Start with a Data Warehouse Planning Activity

The scope of a data warehouse varies from one enterprise to another. The desired scope and scale are typically determined by the information requirements that drive the warehouse design and development. These requirements, in turn, are driven by the business context of the enterprise—the industry, the fierceness of competition, and the state of the art in industry practices.

Regardless of the industry, however, it is advisable to start a data warehouse initiative with a short planning activity. The Project Manager should launch and manage the activities listed below.

Decisional Requirements Analysis. Start with an analysis of the decision support needs of the organization. The warehousing team must understand the user requirements and attempt to map these to the data sources available. The team also designs potential queries or reports that can meet the stated information requirements.

Note that unlike system development projects for OLTP applications, the information needs of decisional users cannot be pinned down and are frequently changing. The Requirements Analysis team should therefore gain enough of an understanding of the business to be able to anticipate likely changes to end-user requirements.

Decisional Source System Audit. Conduct an audit of all potential sources of data. This crucial and very detailed task verifies that data sources exist to meet the decisional information needs identified during requirements analysis. There is no point in designing a warehouse schema that cannot be populated because of a lack of source data.

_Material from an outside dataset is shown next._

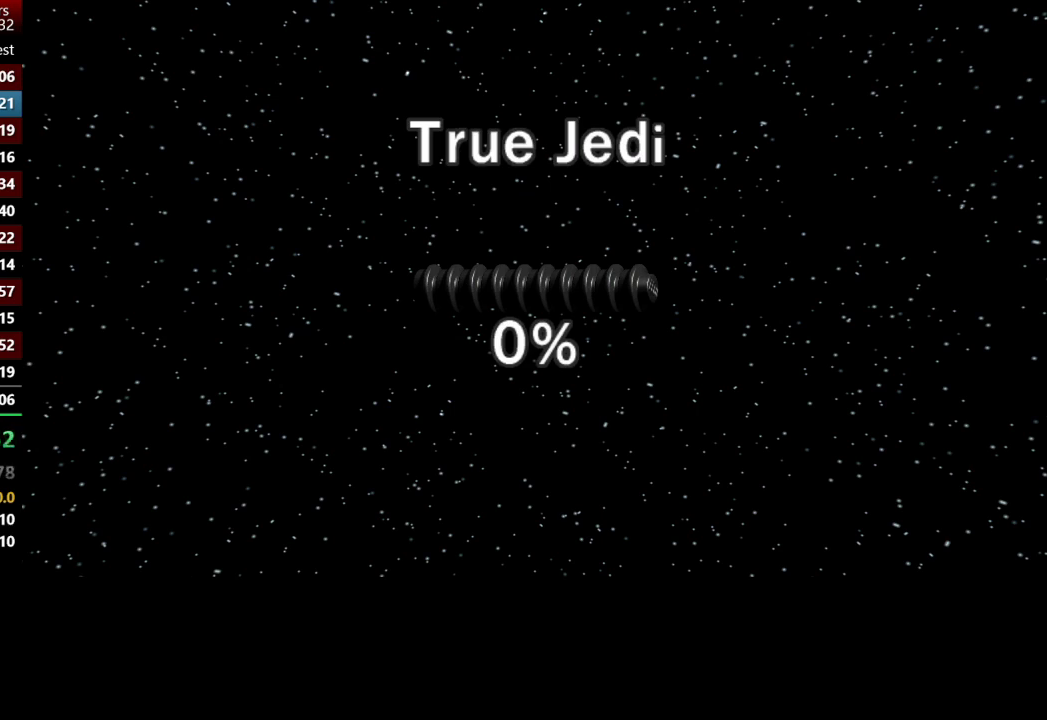
{"buttons": ["A"], "left_stick": "center", "right_stick": "center", "events": [[83, "A", "down"], [150, "A", "up"], [283, "A", "down"], [350, "A", "up"], [450, "A", "down"]]}
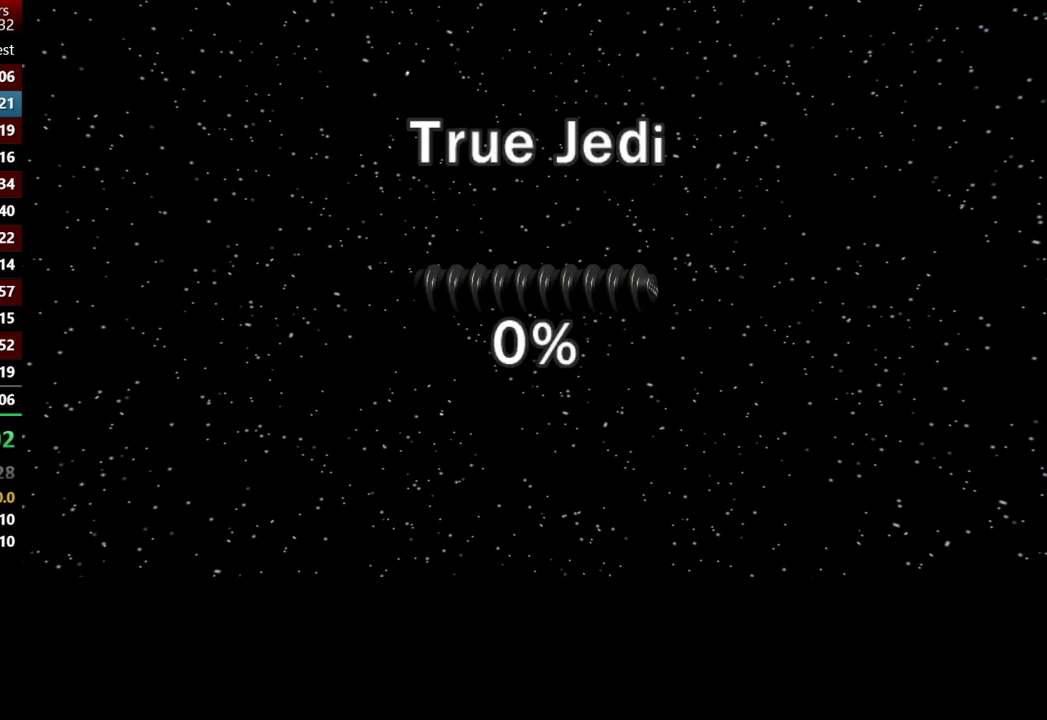
{"buttons": [], "left_stick": "center", "right_stick": "center", "events": [[50, "A", "up"], [150, "A", "down"], [250, "A", "up"], [350, "A", "down"], [450, "A", "up"]]}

Similarly, there is no point in designing reports or queries when data are not available to generate them. Log all data items that are currently not supported or provided by the operational systems and submit these to the CIO as inputs for IT planning.

Logical and Physical Warehouse Schema Design (Preliminary). The results of requirements analysis and source system audit serve as inputs to the design of the warehouse schema. The schema details all fact and dimension tables and fields, as well as the data sources for each warehouse field. The preliminary schema produced as part of the warehousing planning activity will be progressively refined with each rollout of the data warehouse.

The goal of the team is to design a data structure that will be resilient enough to meet the constantly changing information requirements of warehouse end-users.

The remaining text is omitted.